◆ **Required action**
Rewrite the listing with every "展示室" changed to "ギャラリー" and everything else left the same. Omit the pictures from your answer.

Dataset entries

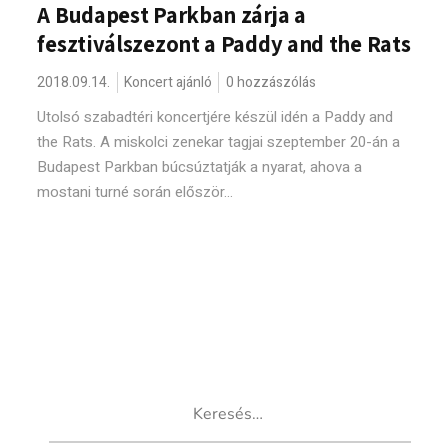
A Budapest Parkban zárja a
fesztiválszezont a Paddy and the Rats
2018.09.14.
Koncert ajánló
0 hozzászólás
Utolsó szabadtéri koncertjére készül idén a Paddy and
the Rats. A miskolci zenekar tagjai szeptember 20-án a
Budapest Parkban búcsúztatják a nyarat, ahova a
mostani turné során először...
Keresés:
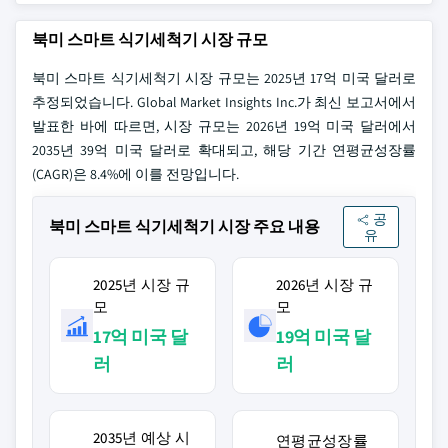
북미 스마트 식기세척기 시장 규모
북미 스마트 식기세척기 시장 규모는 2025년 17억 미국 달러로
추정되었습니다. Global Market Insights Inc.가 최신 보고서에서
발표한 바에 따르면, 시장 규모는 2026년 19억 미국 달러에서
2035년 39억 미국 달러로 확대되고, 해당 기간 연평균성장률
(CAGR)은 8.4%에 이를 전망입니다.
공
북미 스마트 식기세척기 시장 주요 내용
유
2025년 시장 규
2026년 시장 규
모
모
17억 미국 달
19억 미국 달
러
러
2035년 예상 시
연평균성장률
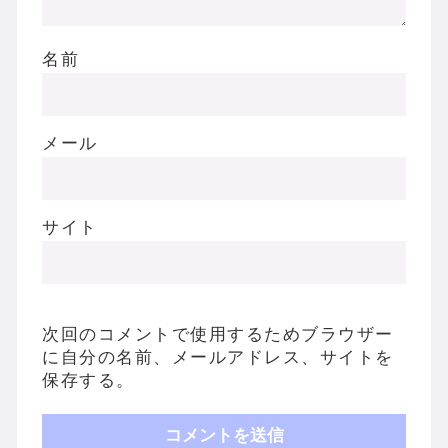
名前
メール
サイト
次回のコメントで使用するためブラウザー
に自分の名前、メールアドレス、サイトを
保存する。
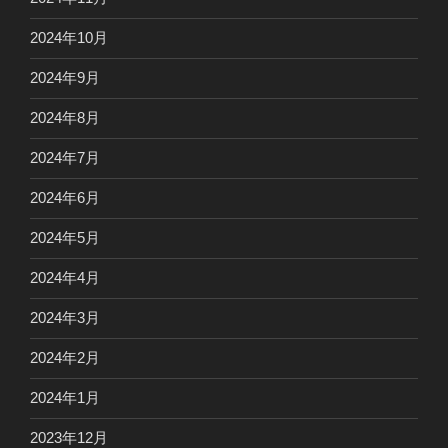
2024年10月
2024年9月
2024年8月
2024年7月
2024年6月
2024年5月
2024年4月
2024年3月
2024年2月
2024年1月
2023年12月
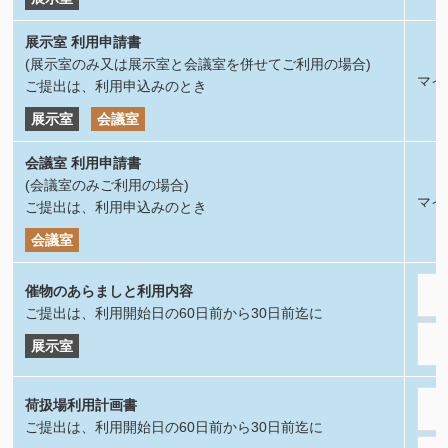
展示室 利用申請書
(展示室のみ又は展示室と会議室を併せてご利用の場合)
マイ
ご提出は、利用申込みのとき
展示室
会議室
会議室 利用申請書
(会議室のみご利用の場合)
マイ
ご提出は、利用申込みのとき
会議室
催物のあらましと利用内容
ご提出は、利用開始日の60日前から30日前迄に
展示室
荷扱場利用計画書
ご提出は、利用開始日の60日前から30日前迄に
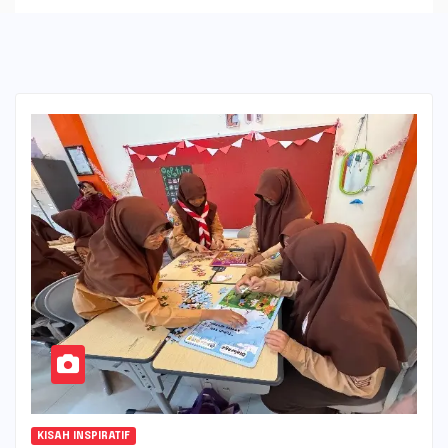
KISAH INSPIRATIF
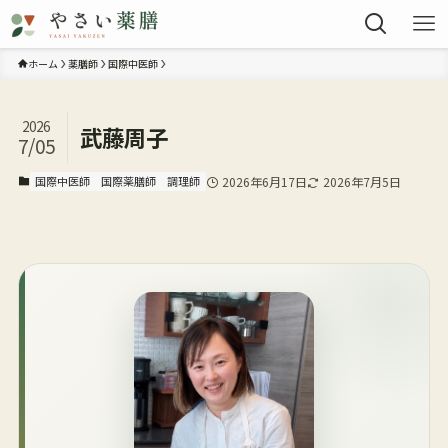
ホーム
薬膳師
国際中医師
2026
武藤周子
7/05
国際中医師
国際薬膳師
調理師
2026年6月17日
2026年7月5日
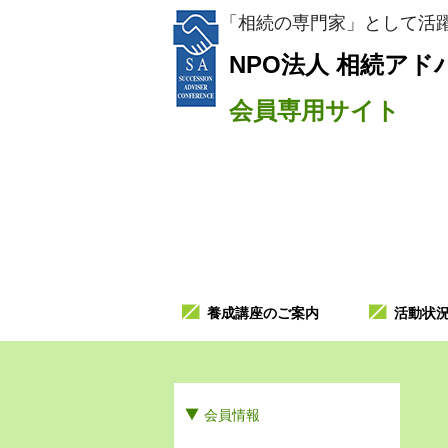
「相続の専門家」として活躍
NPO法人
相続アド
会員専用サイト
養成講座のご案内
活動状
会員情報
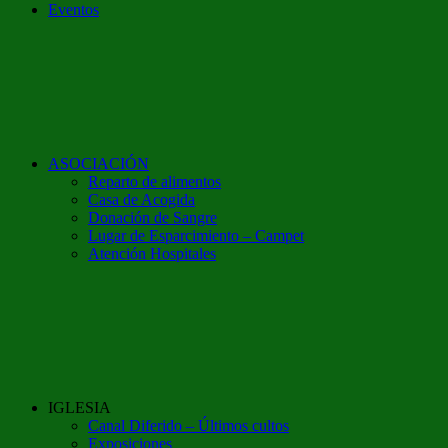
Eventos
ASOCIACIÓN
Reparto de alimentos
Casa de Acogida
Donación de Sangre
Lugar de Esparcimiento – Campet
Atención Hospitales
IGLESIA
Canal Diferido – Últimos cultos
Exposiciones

◆ **Your response**
A Budapest Parkban zárja a
fesztiválszezont a Paddy and the Rats
2018.09.14.
Koncert ajánló
0 hozzászólás
Utolsó szabadtéri koncertjére készül idén a Paddy and
the Rats. A miskolci zenekar tagjai szeptember 20-án a
Budapest Parkban búcsúztatják a nyarat, ahova a
mostani turné során először...
Keresés:
북미 스마트 식기세척기 시장 규모
북미 스마트 식기세척기 시장 규모는 2025년 17억 미국 달러로
추정되었습니다. Global Market Insights Inc.가 최신 보고서에서
발표한 바에 따르면, 시장 규모는 2026년 19억 미국 달러에서
2035년 39억 미국 달러로 확대되고, 해당 기간 연평균성장률
(CAGR)은 8.4%에 이를 전망입니다.
공
북미 스마트 식기세척기 시장 주요 내용
유
2025년 시장 규
2026년 시장 규
모
모
17억 미국 달
19억 미국 달
러
러
2035년 예상 시
연평균성장률
名前
メール
サイト
次回のコメントで使用するためブラウザー
に自分の名前、メールアドレス、サイトを
保存する。
2024年10月
2024年9月
2024年8月
2024年7月
2024年6月
2024年5月
2024年4月
2024年3月
2024年2月
2024年1月
2023年12月
ギャラリー 利用申請書
(ギャラリーのみ又はギャラリーと会議室を併せてご利用の場合)
マイ
ご提出は、利用申込みのとき
ギャラリー
会議室
会議室 利用申請書
(会議室のみご利用の場合)
マイ
ご提出は、利用申込みのとき
会議室
催物のあらましと利用内容
ご提出は、利用開始日の60日前から30日前迄に
ギャラリー
荷扱場利用計画書
ご提出は、利用開始日の60日前から30日前迄に
KISAH INSPIRATIF
ホーム
薬膳師
国際中医師
2026
武藤周子
7/05
国際中医師
国際薬膳師
調理師
2026年6月17日
2026年7月5日
「相続の専門家」として活躍
NPO法人
相続アド
会員専用サイト
養成講座のご案内
活動状
会員情報
Eventos
ASOCIACIÓN
Reparto de alimentos
Casa de Acogida
Donación de Sangre
Lugar de Esparcimiento – Campet
Atención Hospitales
IGLESIA
Canal Diferido – Últimos cultos
Exposiciones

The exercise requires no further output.